• **TASK GOAL**
Copy the listing from its beginning up to and including the line with "Demo/Anagrafici", leaving the pictures out.

• **SUPPLIED RECORDS**
________
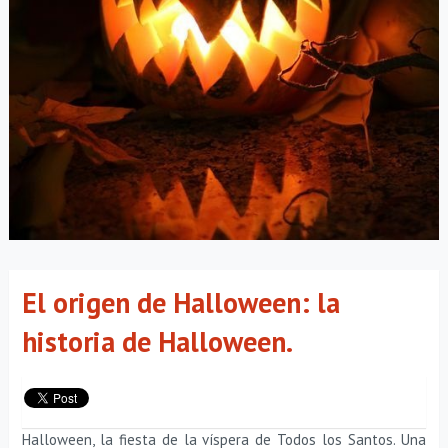
El origen de Halloween: la
historia de Halloween.
Halloween, la fiesta de la víspera de Todos los Santos. Una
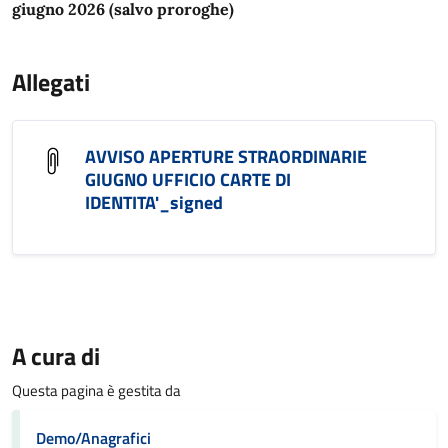
giugno 2026 (salvo proroghe)
Allegati
AVVISO APERTURE STRAORDINARIE
GIUGNO UFFICIO CARTE DI
IDENTITA'_signed
A cura di
Questa pagina è gestita da
Demo/Anagrafici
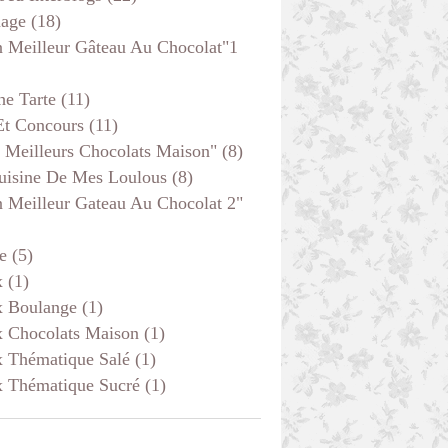
age
(18)
 Meilleur Gâteau Au Chocolat"1
he Tarte
(11)
Et Concours
(11)
 Meilleurs Chocolats Maison"
(8)
uisine De Mes Loulous
(8)
 Meilleur Gateau Au Chocolat 2"
e
(5)
x
(1)
x Boulange
(1)
x Chocolats Maison
(1)
x Thématique Salé
(1)
x Thématique Sucré
(1)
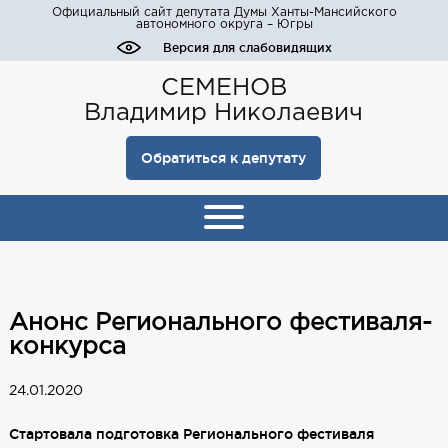
Официальный сайт депутата Думы Ханты-Мансийского
автономного округа – Югры
Версия для слабовидящих
СЕМЕНОВ
Владимир Николаевич
Обратиться к депутату
Анонс Регионального фестиваля-
конкурса
24.01.2020
Стартовала подготовка Регионального фестиваля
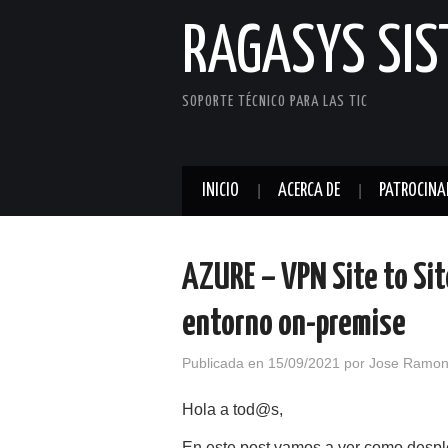
RAGASYS SI
SOPORTE TÉCNICO PARA LAS TIC
INICIO
ACERCA DE
PATROCINA
AZURE – VPN Site to Sit
entorno on-premise
Publicada en
15/09/2021
por
Jose Ramon
Hola a tod@s,
En este post vamos a ver como desple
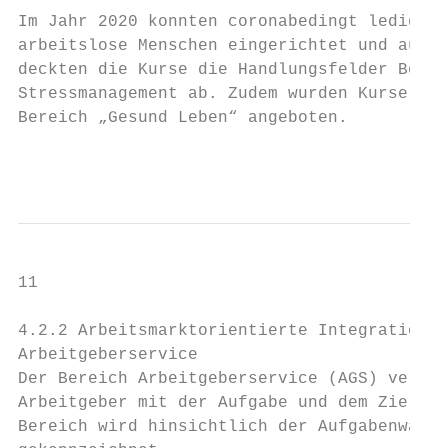
Im Jahr 2020 konnten coronabedingt lediglic
arbeitslose Menschen eingerichtet und aus P
deckten die Kurse die Handlungsfelder Beweg
Stressmanagement ab. Zudem wurden Kurse mit
Bereich „Gesund Leben“ angeboten.

                                        Ein
11

4.2.2 Arbeitsmarktorientierte Integrationss
Arbeitgeberservice

Der Bereich Arbeitgeberservice (AGS) verste
Arbeitgeber mit der Aufgabe und dem Ziel, M
Bereich wird hinsichtlich der Aufgabenwahrn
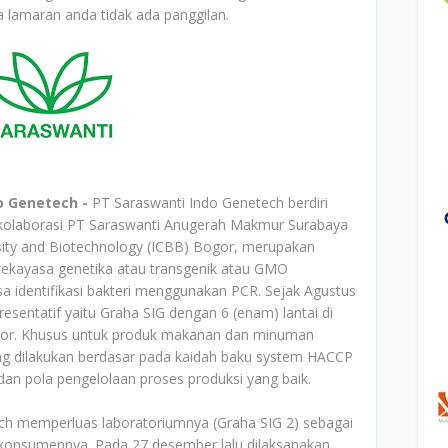
 lamaran anda tidak ada panggilan.
o Genetech -
PT Saraswanti Indo Genetech berdiri
 kolaborasi PT Saraswanti Anugerah Makmur Surabaya
sity and Biotechnology (ICBB) Bogor, merupakan
 rekayasa genetika atau transgenik atau GMO
sa identifikasi bakteri menggunakan PCR. Sejak Agustus
sentatif yaitu Graha SIG dengan 6 (enam) lantai di
gor. Khusus untuk produk makanan dan minuman
ng dilakukan berdasar pada kaidah baku system HACCP
) dan pola pengelolaan proses produksi yang baik.
ch memperluas laboratoriumnya (Graha SIG 2) sebagai
konsumennya. Pada 27 desember lalu dilaksanakan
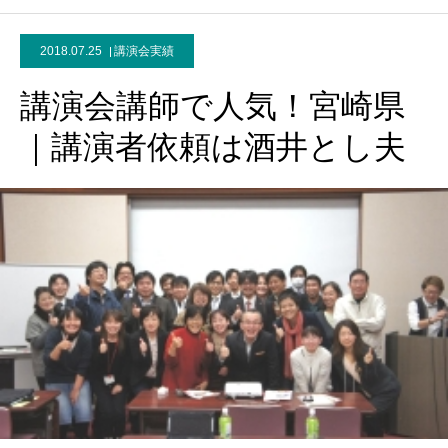
2018.07.25
講演会実績
講演会講師で人気！宮崎県
｜講演者依頼は酒井とし夫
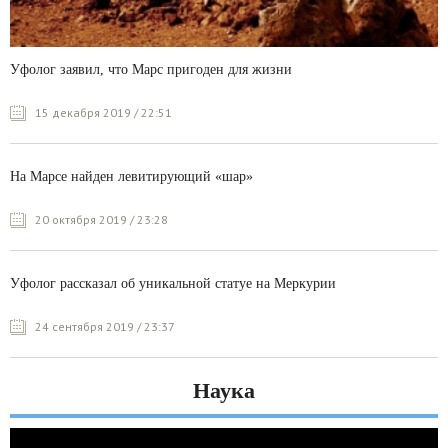
Уфолог заявил, что Марс пригоден для жизни
15 декабря 2019 / 22:51
На Марсе найден левитирующий «шар»
20 октября 2019 / 23:28
Уфолог рассказал об уникальной статуе на Меркурии
24 сентября 2019 / 23:37
Наука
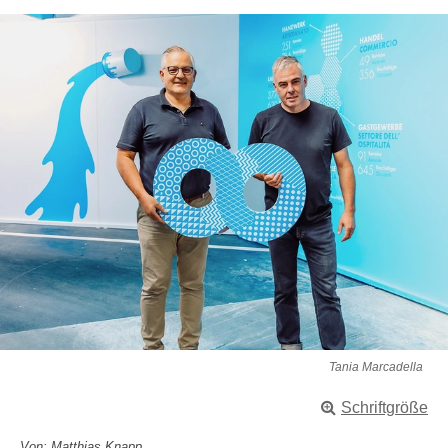
Tania Marcadella
Schriftgröße
Von: Matthias Knapp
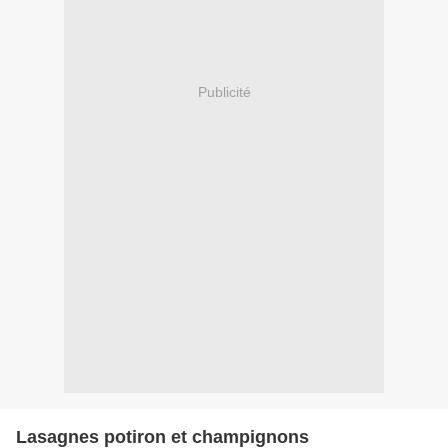
Publicité
Lasagnes potiron et champignons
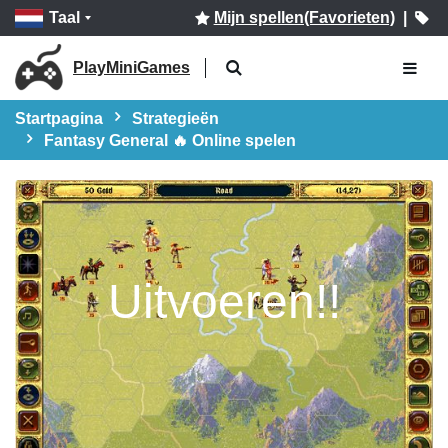
Taal
Mijn spellen(Favorieten)
|
PlayMiniGames
Startpagina
Strategieën
Fantasy General 🔥 Online spelen
Uitvoeren!!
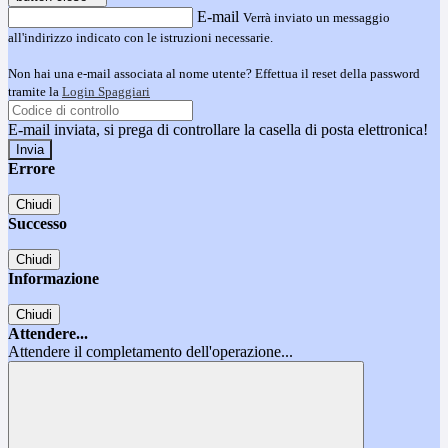
E-mail
Verrà inviato un messaggio
all'indirizzo indicato con le istruzioni necessarie.
Non hai una e-mail associata al nome utente? Effettua il reset della password
tramite la
Login Spaggiari
E-mail inviata, si prega di controllare la casella di posta elettronica!
Errore
Chiudi
Successo
Chiudi
Informazione
Chiudi
Attendere...
Attendere il completamento dell'operazione...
________
• **SOLVED EXERCISE**
El origen de Halloween: la
historia de Halloween.
Halloween, la fiesta de la víspera de Todos los Santos. Una
giugno 2026 (salvo proroghe)
Allegati
AVVISO APERTURE STRAORDINARIE
GIUGNO UFFICIO CARTE DI
IDENTITA'_signed
A cura di
Questa pagina è gestita da
Demo/Anagrafici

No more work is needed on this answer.